Of course, the 1,051 members of United Steelworkers Local 207L are not pleased.
I am guessing that the 1.2 million members, including retirees, of the USW apparently are standing together (not literally) against the "unfair lockout," to quote the union. So that is 1,201,051 against.
Wait, there are more. According to USW Secretary Treasurer Stan Johnson on Saturday, Dec. 17, 2011, the unions "which represent Cooper Tire facilities around the world are standing with us today."
Johnson singled out unions in Serbia (Nezavisnost) and the United Kingdom (Unite the Union), both of which represent workers at Cooper plants (earlier this month, Cooper acquired a tire plant in Krusevac, Serbia).
To date, no other Cooper plant workers have been locked out. But in the case of the Melksham, U.K., facility, Unite the Union has been distributing USW-provided literature to its members. (Isn't this what is meant by "preaching to the choir"?)
I checked out the websites for both Nezavisnost and Unite the Union, and could not find specific membership numbers.
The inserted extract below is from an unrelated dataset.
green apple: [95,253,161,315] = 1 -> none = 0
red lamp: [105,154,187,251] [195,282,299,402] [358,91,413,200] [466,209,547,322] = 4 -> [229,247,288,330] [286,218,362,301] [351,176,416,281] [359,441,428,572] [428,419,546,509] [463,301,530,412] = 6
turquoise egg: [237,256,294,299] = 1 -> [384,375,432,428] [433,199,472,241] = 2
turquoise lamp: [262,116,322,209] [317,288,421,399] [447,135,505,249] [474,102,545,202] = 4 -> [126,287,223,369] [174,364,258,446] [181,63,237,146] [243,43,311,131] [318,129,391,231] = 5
Cooper says the Serbian plant initially will employ 400 people.
In the USW's Dec. 17 release, the implication was that the overseas unions made up "thousands" of workers.
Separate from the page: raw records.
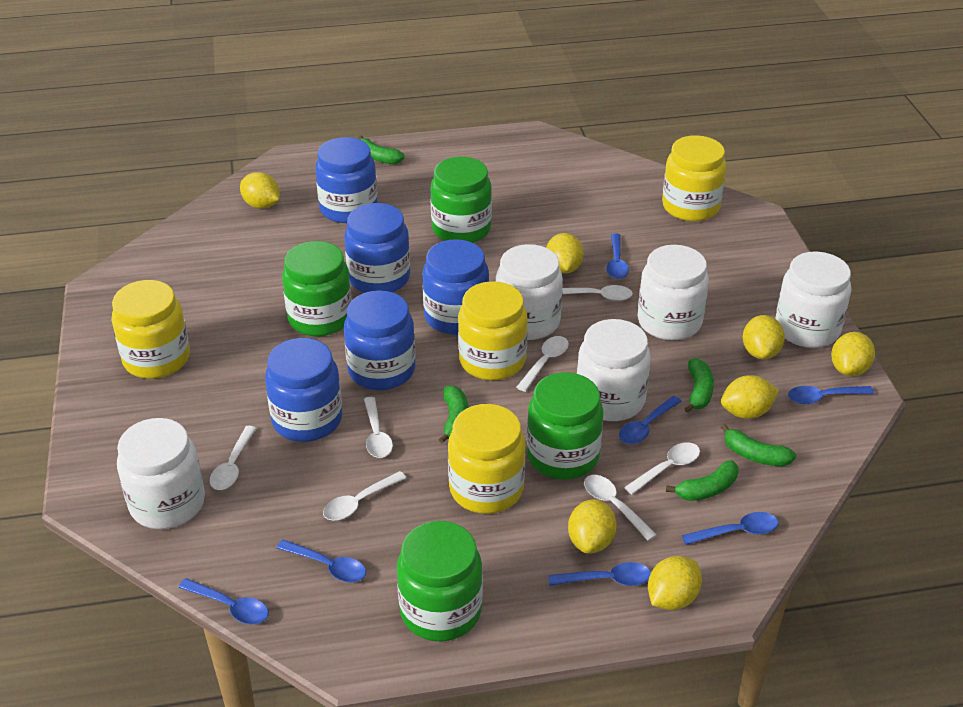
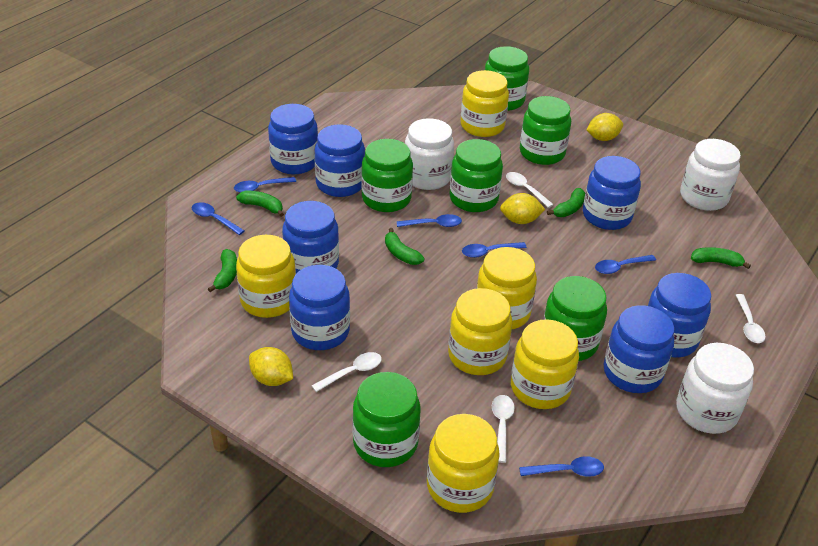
blue jar: [265,338,342,442] [315,137,378,223] [344,290,415,390] [345,203,410,293] [422,239,489,335] = 5 -> [268,104,318,174] [282,201,339,274] [289,265,350,350] [315,124,365,197] [583,156,641,230] [603,305,674,393] [647,273,711,357] = 7
blue spoon: [178,578,268,624] [276,539,366,582] [548,562,651,586] [606,233,629,279] [619,396,682,444] [682,512,778,545] [788,386,874,404] = 7 -> [192,202,245,235] [234,177,296,193] [397,214,462,227] [462,242,527,258] [519,456,604,477] [595,255,656,274] = 6
green jar: [282,241,352,336] [397,521,483,642] [430,157,492,243] [527,372,604,480] = 4 -> [353,372,420,467] [361,139,413,212] [450,139,503,212] [485,46,529,111] [520,96,571,165] [543,276,607,361] = 6
white jar: [117,418,205,529] [496,244,563,340] [577,319,651,421] [637,245,709,340] [775,251,851,348] = 5 -> [405,118,454,190] [676,343,754,434] [680,139,741,211] = 3
white spoon: [210,426,257,490] [323,471,406,521] [364,397,393,458] [516,336,569,392] [562,285,633,301] [584,475,657,541] [624,442,700,495] = 7 -> [311,352,382,392] [492,395,515,463] [506,172,554,208] [736,294,766,343] = 4
yellow jar: [112,280,190,379] [448,404,526,514] [458,281,528,380] [662,135,727,221] = 4 -> [236,235,296,318] [427,414,500,513] [448,288,512,375] [460,70,509,137] [476,247,537,329] [511,319,579,409] = 6
yellow lemon: [240,172,280,209] [546,233,584,274] [568,499,617,554] [648,556,702,610] [721,375,779,419] [743,315,785,359] [831,332,875,376] = 7 -> [249,347,293,386] [500,193,545,224] [586,113,623,141] = 3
I'll go conservative and say the two represent 2,000 workers (which, on average, would closely match the size of the Findlay union). That ups the "against" total to 1,203,051.
Finally, a report in the "The Findlay Courier" revealed that two California residents claiming to be descendants of Cooper Tire's founders expressed support for the locked-out members.
Cooper says the company's origins started when brothers-in-law John Schaefer and Claude Hart purchased M and M Manufacturing Co. in 1914 and the Giant Tire & Rubber Co. in 1915. They moved their Akron, Ohio-based business to Findlay in 1917.
In a letter to Cooper Tire Chairman, CEO and President Roy Armes, Lingel Hart Winters, an attorney in San Francisco, and Janet Clinger, a retiree in Grass Valley, wrote they were "deeply disturbed" by Cooper's "callous" decision to lock out the workers.
This reminds me a little of former General Tire & Rubber Co. owner Jerry O'Neil's complaints about how new owner Continental AG was running the company after he sold the tire operations in 1987. He took the money and ran, well, retired; who cared what he thought afterward?
That's how I feel about what Winters and Clinger think. Regardless, that's two more against the lockout, bringing the total to 1,203,053.
There is no way Cooper is trying to close the plant, which has the capacity to produce 23,000 passenger and light truck tires per day, or 8.3 million a year, according to the 2011 Modern Tire Dealer Facts Issue. How do you replace that many tires, at least in a short period of time?.
When it gets up to speed, the Serbian plant will produce 3 million tires a year, but that would still leave Cooper more than 5 million tires short. Still... if the union and Cooper can't agree on a new contract, it could happen.
Then 1,203,053 people could be wrong. And 1,051 people would be out of a job.